Pakistan went up by one point - from 135 in 2005 to 134 in 2006 - on the United Nation's 2004 human development index (HDI), which measures achievements in terms of life expectancy, educational attainment and adjusted real income.
The HDI forms part of the Human Development Report 2005, a flagship's study produced annually by the United Nations Development Programme (UNDP). It was released at UN Headquarters on Thursday.
India ranked 126 on the HDI, also one-step up from 127 in 2005. Rankings of other South Asian countries: Bangladesh: 137 (139 in 2005); Sri Lanka: 93 (same as in 2005); Maldives: 98 (96 in 2005); Nepal 138 (136 in 2005) and Bhutan 135 (134 in 2005).

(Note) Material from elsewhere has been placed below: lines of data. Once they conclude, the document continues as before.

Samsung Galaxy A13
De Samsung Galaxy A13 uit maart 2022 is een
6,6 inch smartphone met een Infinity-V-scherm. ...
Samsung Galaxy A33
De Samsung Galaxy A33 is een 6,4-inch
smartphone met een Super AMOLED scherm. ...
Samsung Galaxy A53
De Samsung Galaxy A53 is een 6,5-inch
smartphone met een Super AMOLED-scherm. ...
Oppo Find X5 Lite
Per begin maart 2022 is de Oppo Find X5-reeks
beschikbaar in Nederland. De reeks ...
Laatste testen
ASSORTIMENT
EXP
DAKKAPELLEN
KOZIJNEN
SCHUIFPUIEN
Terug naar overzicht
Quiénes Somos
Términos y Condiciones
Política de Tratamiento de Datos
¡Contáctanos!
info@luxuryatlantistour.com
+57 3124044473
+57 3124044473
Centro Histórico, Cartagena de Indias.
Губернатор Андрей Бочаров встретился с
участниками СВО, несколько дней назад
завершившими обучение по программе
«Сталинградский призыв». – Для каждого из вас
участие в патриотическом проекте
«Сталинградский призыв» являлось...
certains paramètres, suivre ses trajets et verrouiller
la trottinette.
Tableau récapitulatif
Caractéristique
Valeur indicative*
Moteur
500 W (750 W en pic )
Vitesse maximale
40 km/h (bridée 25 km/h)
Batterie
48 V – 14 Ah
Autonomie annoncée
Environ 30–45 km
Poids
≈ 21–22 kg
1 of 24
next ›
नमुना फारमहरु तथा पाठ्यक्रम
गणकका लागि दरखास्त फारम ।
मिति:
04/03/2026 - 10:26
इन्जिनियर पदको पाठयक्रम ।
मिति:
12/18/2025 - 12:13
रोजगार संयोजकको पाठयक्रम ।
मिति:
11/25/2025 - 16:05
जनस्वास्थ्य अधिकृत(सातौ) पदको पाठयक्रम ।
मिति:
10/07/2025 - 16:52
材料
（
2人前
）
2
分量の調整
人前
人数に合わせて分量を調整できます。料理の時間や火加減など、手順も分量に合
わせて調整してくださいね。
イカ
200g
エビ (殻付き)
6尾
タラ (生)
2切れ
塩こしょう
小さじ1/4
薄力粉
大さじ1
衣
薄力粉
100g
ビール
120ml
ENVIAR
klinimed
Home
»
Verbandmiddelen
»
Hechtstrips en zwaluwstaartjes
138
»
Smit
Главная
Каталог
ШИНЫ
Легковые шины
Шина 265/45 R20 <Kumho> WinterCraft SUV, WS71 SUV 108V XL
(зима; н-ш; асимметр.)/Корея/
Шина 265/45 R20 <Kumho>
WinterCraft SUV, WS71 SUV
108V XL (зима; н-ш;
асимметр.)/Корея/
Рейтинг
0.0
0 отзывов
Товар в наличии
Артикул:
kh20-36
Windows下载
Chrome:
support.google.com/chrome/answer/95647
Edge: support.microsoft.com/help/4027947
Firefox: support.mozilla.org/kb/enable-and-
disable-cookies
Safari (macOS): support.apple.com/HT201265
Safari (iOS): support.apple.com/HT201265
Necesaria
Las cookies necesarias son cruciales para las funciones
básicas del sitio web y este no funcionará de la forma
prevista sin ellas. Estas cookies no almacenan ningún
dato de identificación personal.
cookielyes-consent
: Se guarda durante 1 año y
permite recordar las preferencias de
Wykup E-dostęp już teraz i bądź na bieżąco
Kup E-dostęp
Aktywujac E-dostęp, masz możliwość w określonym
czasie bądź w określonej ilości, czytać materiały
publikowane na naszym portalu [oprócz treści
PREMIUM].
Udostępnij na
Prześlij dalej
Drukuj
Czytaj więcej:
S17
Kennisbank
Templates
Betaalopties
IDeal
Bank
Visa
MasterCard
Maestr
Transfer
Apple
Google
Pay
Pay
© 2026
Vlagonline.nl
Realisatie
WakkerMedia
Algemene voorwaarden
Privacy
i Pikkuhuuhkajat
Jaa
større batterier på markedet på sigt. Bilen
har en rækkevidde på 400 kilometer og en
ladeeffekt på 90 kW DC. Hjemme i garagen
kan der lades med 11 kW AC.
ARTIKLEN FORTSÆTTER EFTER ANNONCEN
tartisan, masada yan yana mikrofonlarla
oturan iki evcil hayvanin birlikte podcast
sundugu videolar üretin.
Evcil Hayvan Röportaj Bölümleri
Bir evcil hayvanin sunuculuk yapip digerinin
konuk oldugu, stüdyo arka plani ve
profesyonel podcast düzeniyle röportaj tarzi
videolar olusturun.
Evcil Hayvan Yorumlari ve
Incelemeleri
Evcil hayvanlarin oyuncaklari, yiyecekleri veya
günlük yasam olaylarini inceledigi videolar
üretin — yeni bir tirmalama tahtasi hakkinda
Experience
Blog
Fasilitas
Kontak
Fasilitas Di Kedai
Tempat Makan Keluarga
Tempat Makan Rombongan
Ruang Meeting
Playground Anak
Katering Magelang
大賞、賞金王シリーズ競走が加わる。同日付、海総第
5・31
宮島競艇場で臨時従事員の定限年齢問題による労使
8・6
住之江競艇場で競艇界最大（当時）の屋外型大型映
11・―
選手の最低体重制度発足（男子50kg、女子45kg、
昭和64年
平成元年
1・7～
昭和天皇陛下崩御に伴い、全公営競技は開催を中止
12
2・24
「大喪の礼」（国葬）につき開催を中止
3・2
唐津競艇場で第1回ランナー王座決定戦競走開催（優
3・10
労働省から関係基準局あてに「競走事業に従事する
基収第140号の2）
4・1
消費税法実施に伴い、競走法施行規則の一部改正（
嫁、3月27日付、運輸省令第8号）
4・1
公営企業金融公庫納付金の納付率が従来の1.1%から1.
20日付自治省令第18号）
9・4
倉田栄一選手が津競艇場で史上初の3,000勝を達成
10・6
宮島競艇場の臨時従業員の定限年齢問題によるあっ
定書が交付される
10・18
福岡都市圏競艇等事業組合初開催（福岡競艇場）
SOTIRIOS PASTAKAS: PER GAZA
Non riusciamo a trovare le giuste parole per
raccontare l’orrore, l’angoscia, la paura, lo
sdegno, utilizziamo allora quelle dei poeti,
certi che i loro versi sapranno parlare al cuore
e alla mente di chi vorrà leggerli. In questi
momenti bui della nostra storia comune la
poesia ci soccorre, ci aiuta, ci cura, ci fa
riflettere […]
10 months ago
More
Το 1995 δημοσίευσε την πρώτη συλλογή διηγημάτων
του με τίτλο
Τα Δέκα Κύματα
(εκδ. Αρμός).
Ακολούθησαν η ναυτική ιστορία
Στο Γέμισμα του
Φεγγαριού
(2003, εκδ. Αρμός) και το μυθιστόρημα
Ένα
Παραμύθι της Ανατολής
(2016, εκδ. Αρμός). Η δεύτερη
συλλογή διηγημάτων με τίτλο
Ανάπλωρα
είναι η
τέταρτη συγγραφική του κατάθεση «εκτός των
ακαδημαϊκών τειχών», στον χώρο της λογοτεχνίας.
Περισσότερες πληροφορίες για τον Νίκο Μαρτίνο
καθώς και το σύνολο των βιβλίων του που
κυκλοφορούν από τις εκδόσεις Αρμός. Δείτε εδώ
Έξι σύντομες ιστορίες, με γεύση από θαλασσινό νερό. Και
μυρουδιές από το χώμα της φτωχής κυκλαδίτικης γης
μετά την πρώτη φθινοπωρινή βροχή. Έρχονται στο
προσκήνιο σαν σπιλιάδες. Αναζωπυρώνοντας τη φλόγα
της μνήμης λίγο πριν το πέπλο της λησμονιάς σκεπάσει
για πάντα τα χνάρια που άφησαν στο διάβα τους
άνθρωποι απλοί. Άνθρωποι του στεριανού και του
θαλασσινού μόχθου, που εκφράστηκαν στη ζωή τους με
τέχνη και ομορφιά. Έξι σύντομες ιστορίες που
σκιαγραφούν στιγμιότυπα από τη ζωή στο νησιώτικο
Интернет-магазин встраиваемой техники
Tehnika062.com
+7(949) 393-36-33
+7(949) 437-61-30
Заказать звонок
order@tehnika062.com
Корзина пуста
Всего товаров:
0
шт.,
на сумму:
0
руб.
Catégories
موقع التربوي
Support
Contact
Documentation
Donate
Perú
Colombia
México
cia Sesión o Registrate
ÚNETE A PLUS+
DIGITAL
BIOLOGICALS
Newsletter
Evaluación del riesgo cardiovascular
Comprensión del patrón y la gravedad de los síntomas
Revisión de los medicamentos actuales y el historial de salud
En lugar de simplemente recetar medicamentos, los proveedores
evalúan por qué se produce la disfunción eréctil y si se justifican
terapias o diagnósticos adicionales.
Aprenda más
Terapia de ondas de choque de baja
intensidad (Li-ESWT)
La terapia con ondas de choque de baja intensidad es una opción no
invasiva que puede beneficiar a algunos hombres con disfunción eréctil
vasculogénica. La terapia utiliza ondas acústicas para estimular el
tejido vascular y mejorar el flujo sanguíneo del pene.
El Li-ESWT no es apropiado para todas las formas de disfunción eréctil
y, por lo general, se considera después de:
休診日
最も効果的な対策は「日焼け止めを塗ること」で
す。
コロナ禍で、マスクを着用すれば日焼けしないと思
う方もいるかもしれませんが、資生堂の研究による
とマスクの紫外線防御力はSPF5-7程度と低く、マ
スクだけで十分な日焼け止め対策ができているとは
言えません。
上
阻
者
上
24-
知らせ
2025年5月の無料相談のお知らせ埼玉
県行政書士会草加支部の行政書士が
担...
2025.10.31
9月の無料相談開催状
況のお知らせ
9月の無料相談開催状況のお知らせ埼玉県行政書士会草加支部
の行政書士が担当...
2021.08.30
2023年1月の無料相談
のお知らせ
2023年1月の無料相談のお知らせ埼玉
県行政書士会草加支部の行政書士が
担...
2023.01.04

The new index reveals that 18 of the world's poorest countries with a total of 460 million populations are doing worse on most key human development indicators.
The Human Development Report says that the gap between the richest and poorest countries in the world is growing, as human development in sub-Saharan Africa stagnates and progress in other regions accelerates.
After a costly setback in human development in the first half of the 1990s, Central and Eastern Europe and the Commonwealth of Independent States (CIS) have recovered strongly, and progress since 1990 in East and South Asia continues to accelerate. But sub-Saharan Africa shows no sign of improving, principally because of the devastating effect of HIV/AIDS on life expectancy.
The Index analyses 2004 statistics from 175 UN member countries along with Hong Kong (Special Administrative Region, China), and the occupied Palestinian territories. The HDI rankings this year do not include 17 UN member nations, among them Afghanistan, Iraq and Somalia, due to insufficient data.
Introduced with the first Human Development Report (HDR) in 1990, the HDI assesses the state of human development through life expectancy; adult literacy and enrolment at the primary, secondary and tertiary level; and income, based on the most recent reliable data from UN partners and other official sources.
The HDI statistics reveal that life expectancy in sub-Saharan Africa is actually lower today than it was three decades ago. In the 31 countries at the bottom of the list, 28 of which are in sub-Saharan Africa, a person can hope to live on average only 46 years or 32 years less than the average life expectancy in countries of advanced human development, with 20 years slashed off life expectancy due to HIV/AIDS, according to the authors.
Less visible though equally disturbing has been the significant impact of HIV/AIDS on the life span of women in the same region. Due to the feminisation of the HIV/AIDS epidemic, in Botswana, Lesotho, South Africa and Swaziland the life expectancy of women will be two years less than that of men in the five-year period between 2005 and 2010; between 1990 and 1995, by contrast, women in those countries lived on average seven years longer than men.
The countries at the top and bottom of the rankings in the 2006 HDR are unchanged from the 2005 HDR; Norway ranks highest, while Niger is last of the countries for which sufficient information is available. People in Norway are more than 40 times wealthier than people in Niger and they live almost twice as long. They also enjoy near-universal enrolment in primary, secondary and tertiary education, compared with an enrolment rate of 21 percent in Niger.